A l'encontre des règles de vie en société, les marques sont inégales en droits et devoirs. A la différence des personnes, les marques ne naissent pas libres et égales en droits. C'est leur marché qui définit le poids de leurs droits et devoirs. Beauté, santé, spiritueux, carburants, secteur bancaire, elles ne sont pas toutes nées sous la même étoile.

La marque n'est pas une personne comme les autres, elle peut être immortelle. A la différence d'une personne, elle a le pouvoir de renaître, et peut même être immortelle: Solex, soixante-six ans, morte et ressuscitée, Michelin cent vingt-trois ans, Moët & Chandon deux cent soixante-neuf ans, Bénédictine cinq cent deux ans. Mais la marque n'est pas un Dieu. Ses dieux sont ses publics, car s'ils ont le pouvoir de lui faire traverser les époques, ou ils peuvent aussi la malmener en tant que citoyens ou de la sanctionner en tant que consommateurs. Une vie aussi durable que fragile…

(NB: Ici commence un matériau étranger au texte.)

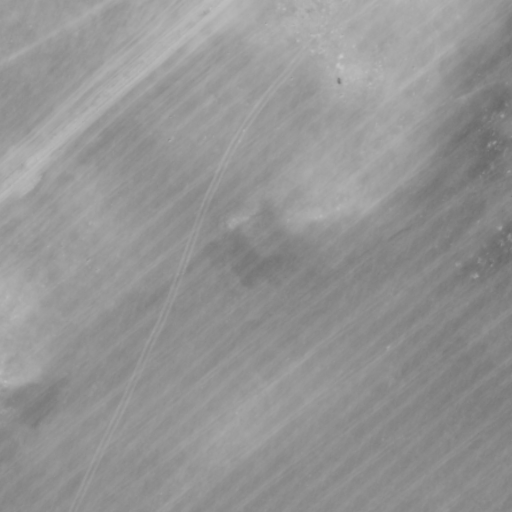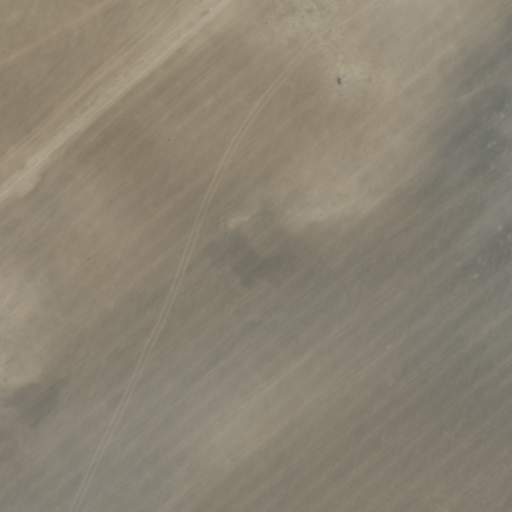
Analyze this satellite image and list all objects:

Les grandes marques, grands hommes ou célébrités éphémères ? Au même titre que les grands hommes, certaines grandes marques changent nos vies. Si beaucoup disent révolutionner le monde, les grandes marques sont celles qui agissent avant de parler. Apple fait, Apple dit. L'innovation reste son levier principal d'adoration. Si la pomme d'amour suscite aujourd'hui une vénération de la génération Y, qu'en sera-t-il demain si ses promesses d'innovation s'amoindrissent?

L'avenir appartient aux marques qui designent tôt !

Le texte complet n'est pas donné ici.